[DATA FOR THIS EXERCISE Boundary: Start]

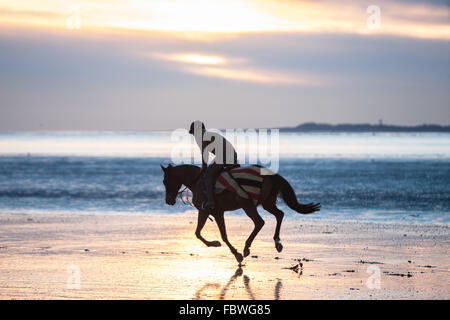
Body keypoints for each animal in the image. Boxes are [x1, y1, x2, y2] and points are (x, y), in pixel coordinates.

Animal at [161, 164, 320, 264]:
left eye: (165, 180)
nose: (168, 200)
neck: (197, 181)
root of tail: (270, 175)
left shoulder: (207, 211)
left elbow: (205, 234)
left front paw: (232, 252)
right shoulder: (215, 212)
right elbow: (209, 233)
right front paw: (223, 247)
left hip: (247, 205)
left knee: (260, 222)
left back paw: (246, 248)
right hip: (266, 203)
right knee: (279, 214)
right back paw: (277, 243)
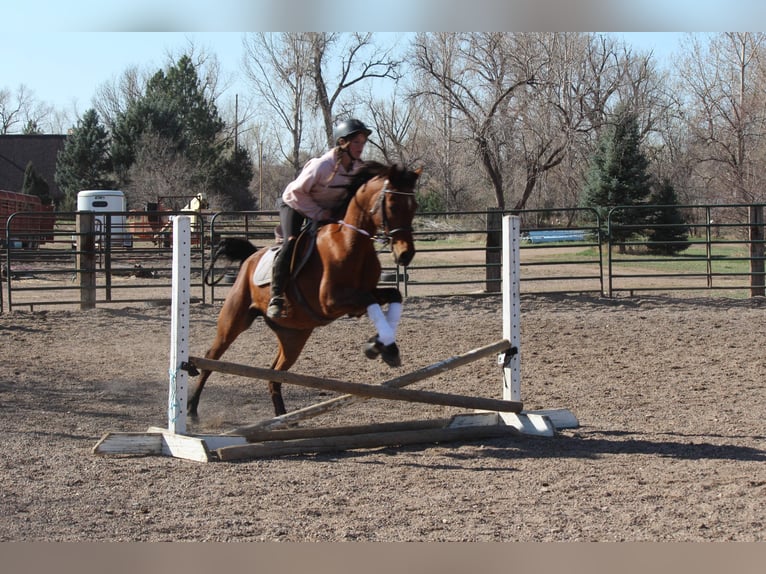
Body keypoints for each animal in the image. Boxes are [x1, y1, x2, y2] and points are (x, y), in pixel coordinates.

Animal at [188, 162, 421, 418]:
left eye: (414, 206)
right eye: (392, 204)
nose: (406, 254)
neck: (351, 243)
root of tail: (251, 257)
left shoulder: (362, 297)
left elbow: (394, 295)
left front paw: (385, 347)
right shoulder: (332, 302)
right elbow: (370, 300)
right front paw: (377, 346)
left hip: (294, 336)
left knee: (274, 374)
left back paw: (283, 417)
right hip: (233, 320)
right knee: (210, 358)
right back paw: (191, 408)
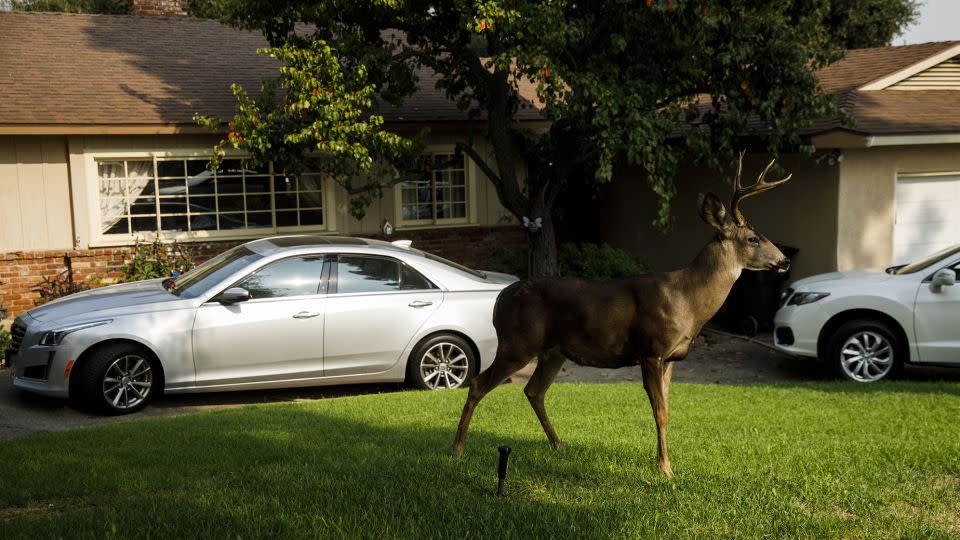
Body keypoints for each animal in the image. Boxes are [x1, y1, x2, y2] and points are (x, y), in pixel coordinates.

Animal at [454, 156, 792, 476]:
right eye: (753, 238)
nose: (785, 261)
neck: (687, 299)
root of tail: (499, 299)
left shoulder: (671, 358)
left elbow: (667, 410)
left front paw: (664, 462)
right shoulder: (651, 351)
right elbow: (659, 412)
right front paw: (665, 468)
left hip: (553, 351)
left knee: (533, 391)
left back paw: (559, 445)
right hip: (517, 343)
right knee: (479, 383)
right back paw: (457, 447)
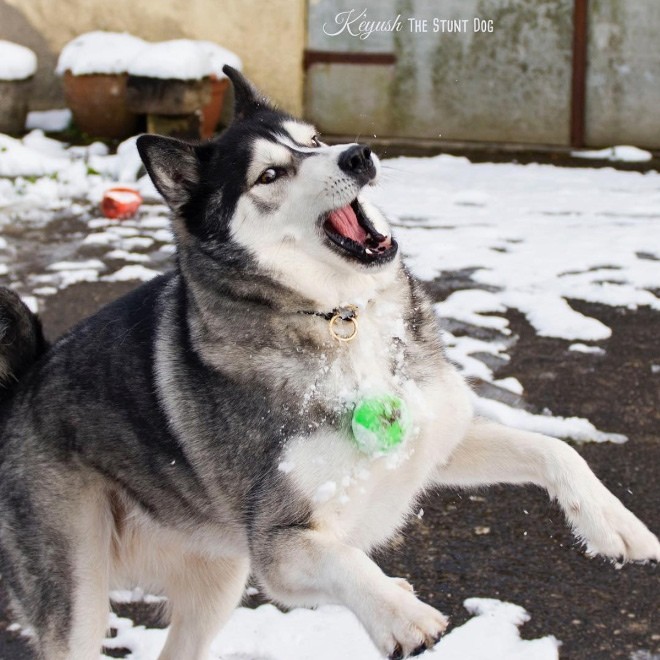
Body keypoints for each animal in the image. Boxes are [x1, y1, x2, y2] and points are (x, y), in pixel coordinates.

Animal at [0, 68, 656, 660]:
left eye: (312, 139)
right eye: (271, 173)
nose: (358, 155)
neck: (342, 317)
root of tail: (23, 381)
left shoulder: (431, 439)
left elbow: (555, 449)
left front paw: (613, 523)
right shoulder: (279, 547)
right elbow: (341, 558)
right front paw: (398, 614)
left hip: (218, 581)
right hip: (82, 594)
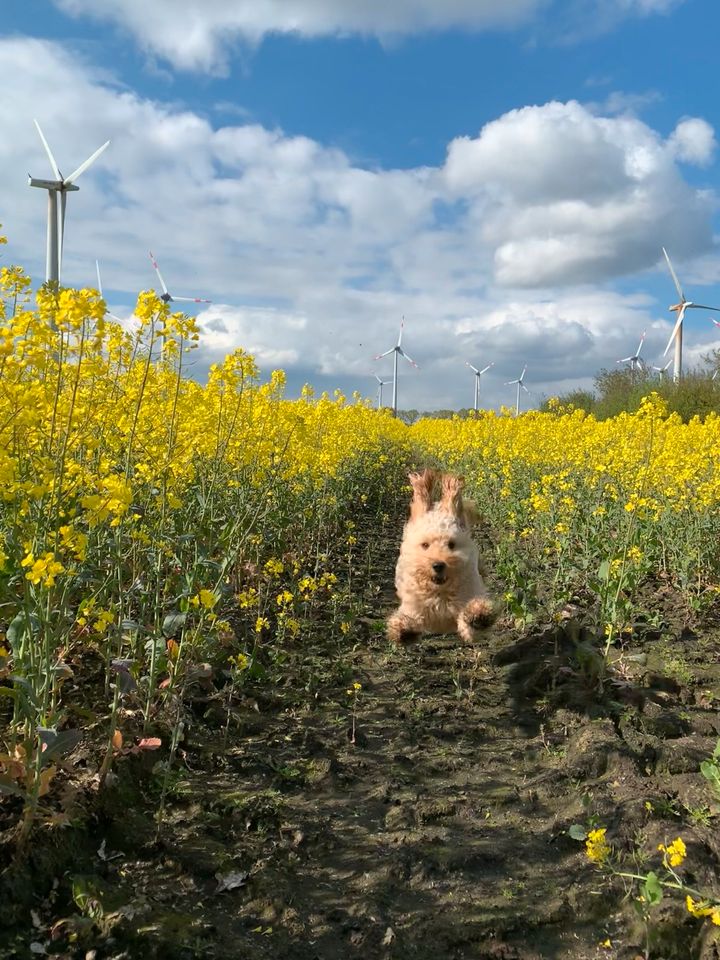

[DATA FOR THIS EXERCISE Boundary: End]

The answer should be one number: how many lines in the data contain the word "back".

■ SOLUTION TO THIS PROBLEM: 6